- Directed by: Su Rynard
- Written by: Su Rynard
- Produced by: Joanne Jackson; Sally Blake; Diane Woods; Martin de la Fouchardiere;
- Cinematography: Daniel Grant Amar Arhab
- Production companies: SongbirdSOS Productions; Film à Cinq;
- Release date: April 28, 2015 (Hot Docs);
- Running time: 84 minutes
- Country: Canada
- Language: English

= The Messenger (2015 Canadian film) =

The Messenger is a 2015 documentary film written and directed by Su Rynard, focusing on the protection of multiple types of songbirds throughout the world. The film's world premiere took place at the Hot Docs Canadian International Documentary Festival on April 28, 2015.

==Cast==

The film features German composer and DJ Dominik Eulberg, expert Dr. Bridget Stutchbury, Michael Mesure, Dr.
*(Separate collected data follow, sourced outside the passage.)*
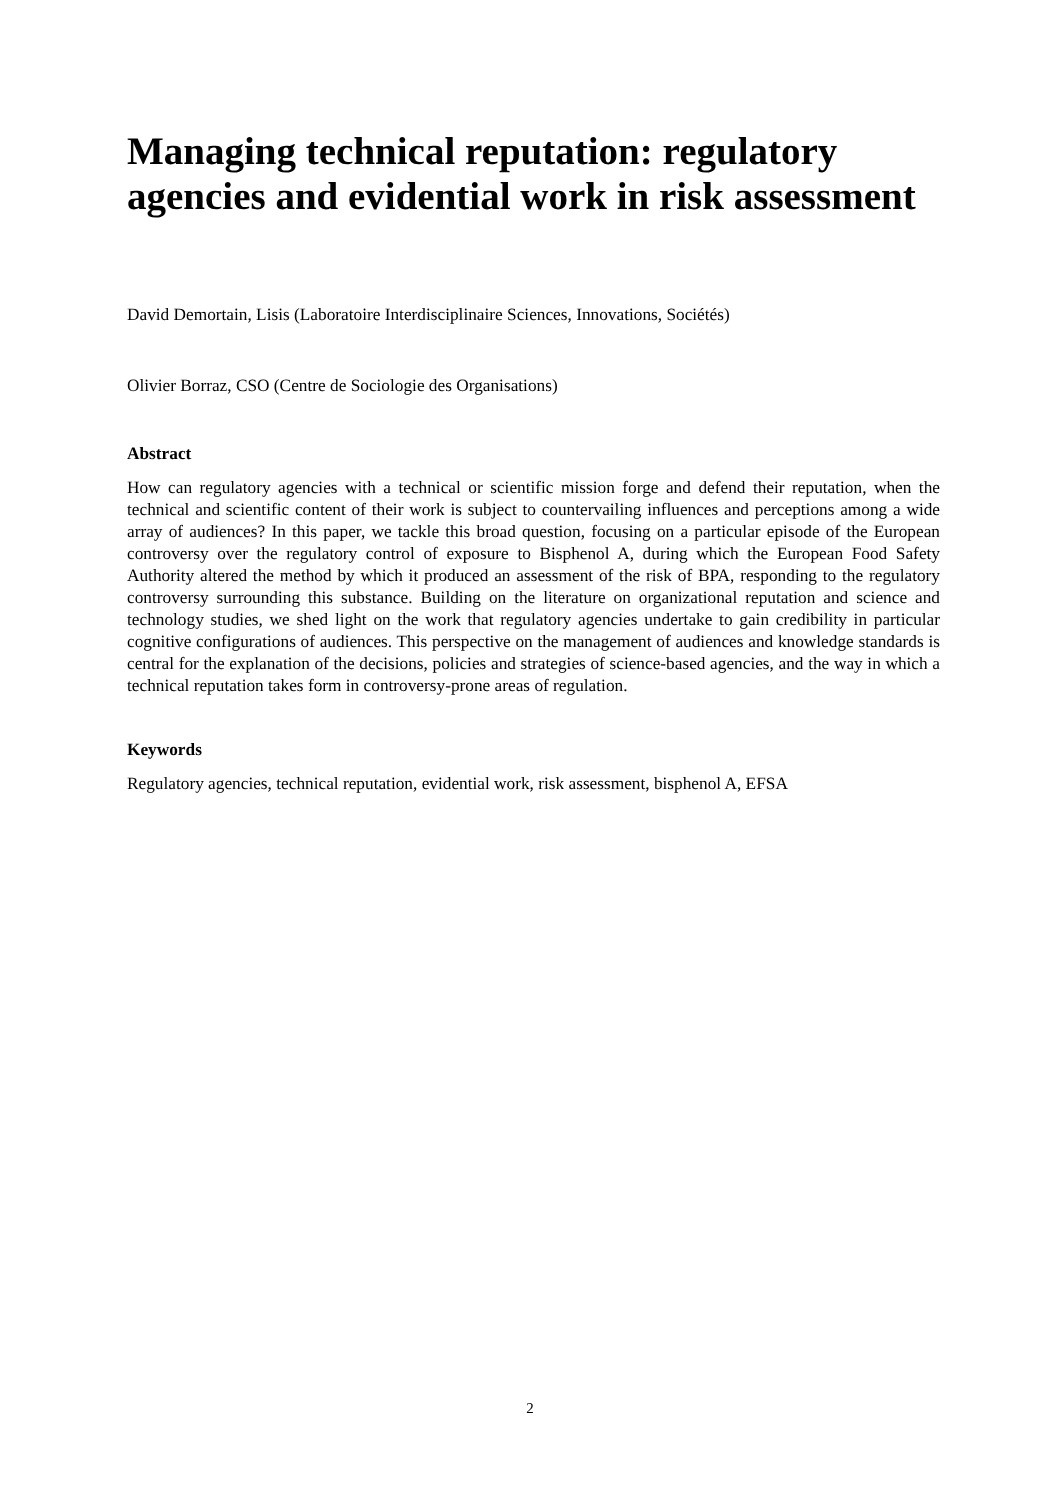Managing technical reputation: regulatory agencies and evidential work in risk assessment
David Demortain, Lisis (Laboratoire Interdisciplinaire Sciences, Innovations, Sociétés)
Olivier Borraz, CSO (Centre de Sociologie des Organisations)
Abstract
How can regulatory agencies with a technical or scientific mission forge and defend their reputation, when the technical and scientific content of their work is subject to countervailing influences and perceptions among a wide array of audiences? In this paper, we tackle this broad question, focusing on a particular episode of the European controversy over the regulatory control of exposure to Bisphenol A, during which the European Food Safety Authority altered the method by which it produced an assessment of the risk of BPA, responding to the regulatory controversy surrounding this substance. Building on the literature on organizational reputation and science and technology studies, we shed light on the work that regulatory agencies undertake to gain credibility in particular cognitive configurations of audiences. This perspective on the management of audiences and knowledge standards is central for the explanation of the decisions, policies and strategies of science-based agencies, and the way in which a technical reputation takes form in controversy-prone areas of regulation.
Keywords
Regulatory agencies, technical reputation, evidential work, risk assessment, bisphenol A, EFSA
2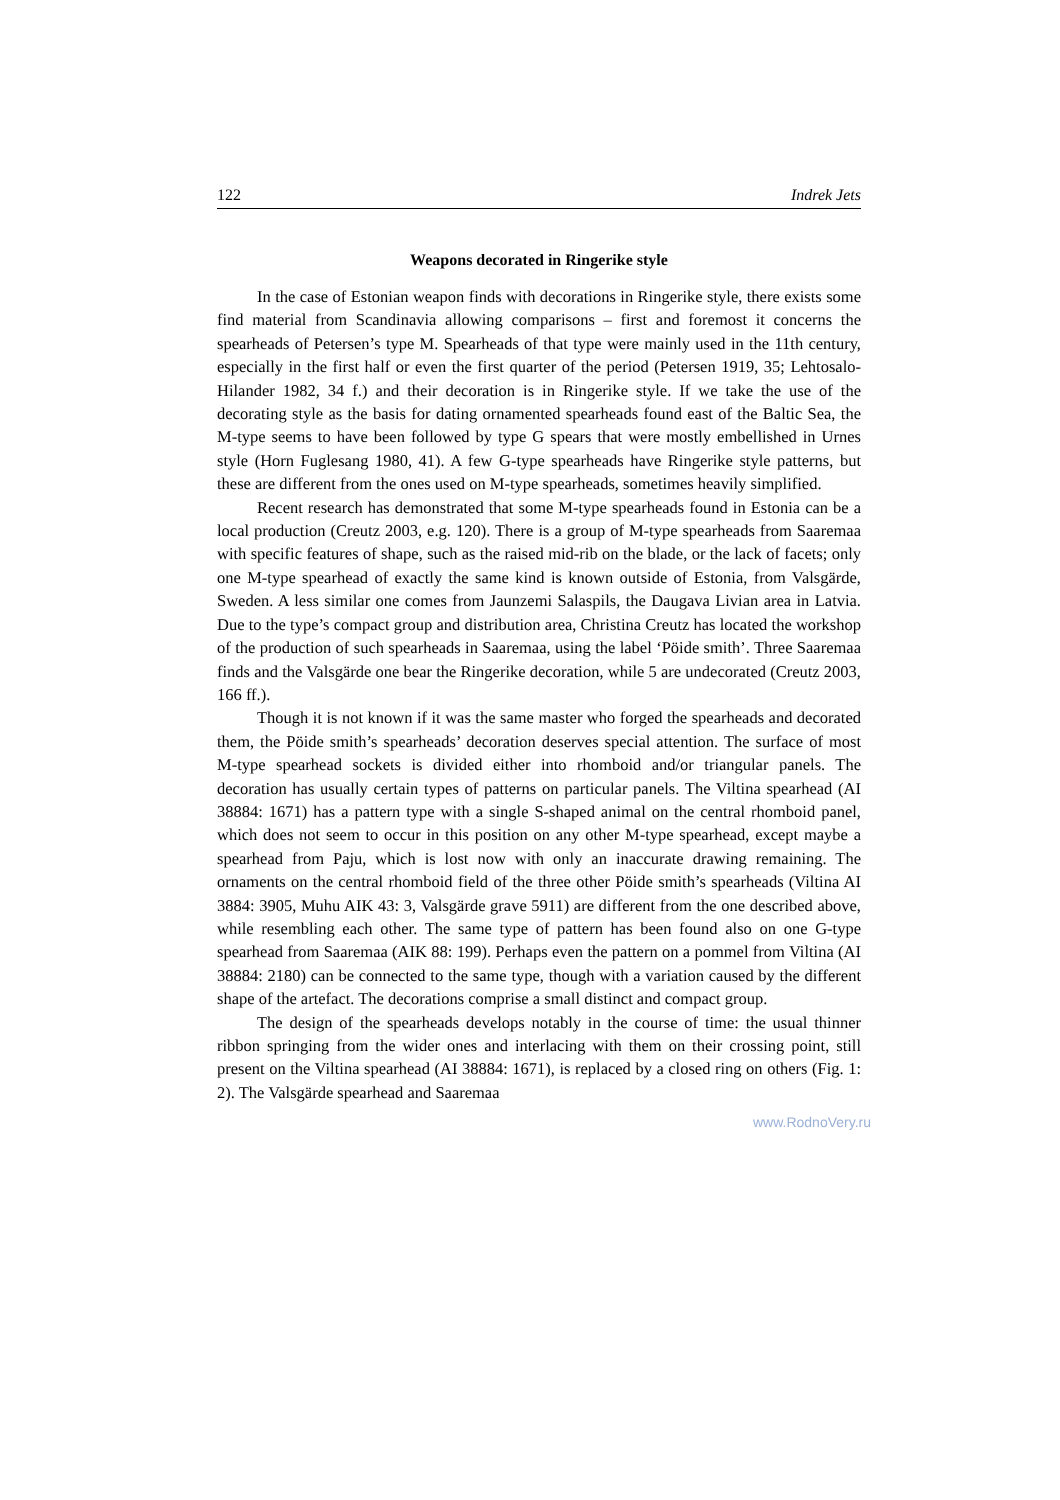122 Indrek Jets
Weapons decorated in Ringerike style
In the case of Estonian weapon finds with decorations in Ringerike style, there exists some find material from Scandinavia allowing comparisons – first and foremost it concerns the spearheads of Petersen’s type M. Spearheads of that type were mainly used in the 11th century, especially in the first half or even the first quarter of the period (Petersen 1919, 35; Lehtosalo-Hilander 1982, 34 f.) and their decoration is in Ringerike style. If we take the use of the decorating style as the basis for dating ornamented spearheads found east of the Baltic Sea, the M-type seems to have been followed by type G spears that were mostly embellished in Urnes style (Horn Fuglesang 1980, 41). A few G-type spearheads have Ringerike style patterns, but these are different from the ones used on M-type spearheads, sometimes heavily simplified.
Recent research has demonstrated that some M-type spearheads found in Estonia can be a local production (Creutz 2003, e.g. 120). There is a group of M-type spearheads from Saaremaa with specific features of shape, such as the raised mid-rib on the blade, or the lack of facets; only one M-type spearhead of exactly the same kind is known outside of Estonia, from Valsgärde, Sweden. A less similar one comes from Jaunzemi Salaspils, the Daugava Livian area in Latvia. Due to the type’s compact group and distribution area, Christina Creutz has located the workshop of the production of such spearheads in Saaremaa, using the label ‘Pöide smith’. Three Saaremaa finds and the Valsgärde one bear the Ringerike decoration, while 5 are undecorated (Creutz 2003, 166 ff.).
Though it is not known if it was the same master who forged the spearheads and decorated them, the Pöide smith’s spearheads’ decoration deserves special attention. The surface of most M-type spearhead sockets is divided either into rhomboid and/or triangular panels. The decoration has usually certain types of patterns on particular panels. The Viltina spearhead (AI 38884: 1671) has a pattern type with a single S-shaped animal on the central rhomboid panel, which does not seem to occur in this position on any other M-type spearhead, except maybe a spearhead from Paju, which is lost now with only an inaccurate drawing remaining. The ornaments on the central rhomboid field of the three other Pöide smith’s spearheads (Viltina AI 3884: 3905, Muhu AIK 43: 3, Valsgärde grave 5911) are different from the one described above, while resembling each other. The same type of pattern has been found also on one G-type spearhead from Saaremaa (AIK 88: 199). Perhaps even the pattern on a pommel from Viltina (AI 38884: 2180) can be connected to the same type, though with a variation caused by the different shape of the artefact. The decorations comprise a small distinct and compact group.
The design of the spearheads develops notably in the course of time: the usual thinner ribbon springing from the wider ones and interlacing with them on their crossing point, still present on the Viltina spearhead (AI 38884: 1671), is replaced by a closed ring on others (Fig. 1: 2). The Valsgärde spearhead and Saaremaa
www.RodnoVery.ru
Christy Morrissey, Turkish ecologist Çağan Şekercioğlu, and ornithologist Alejandra Martinez-Salinas.

==Accolades==
At the Hot Docs festival, The Messenger finished third in the audience balloting.

Daniel Grant and Amar Arhab received a Canadian Screen Award nomination for Best Cinematography in a Documentary at the 4th Canadian Screen Awards.

==Release==
US Rights for the film were acquired by Kino Lorber, which started a limited theatrical run beginning in December 2015.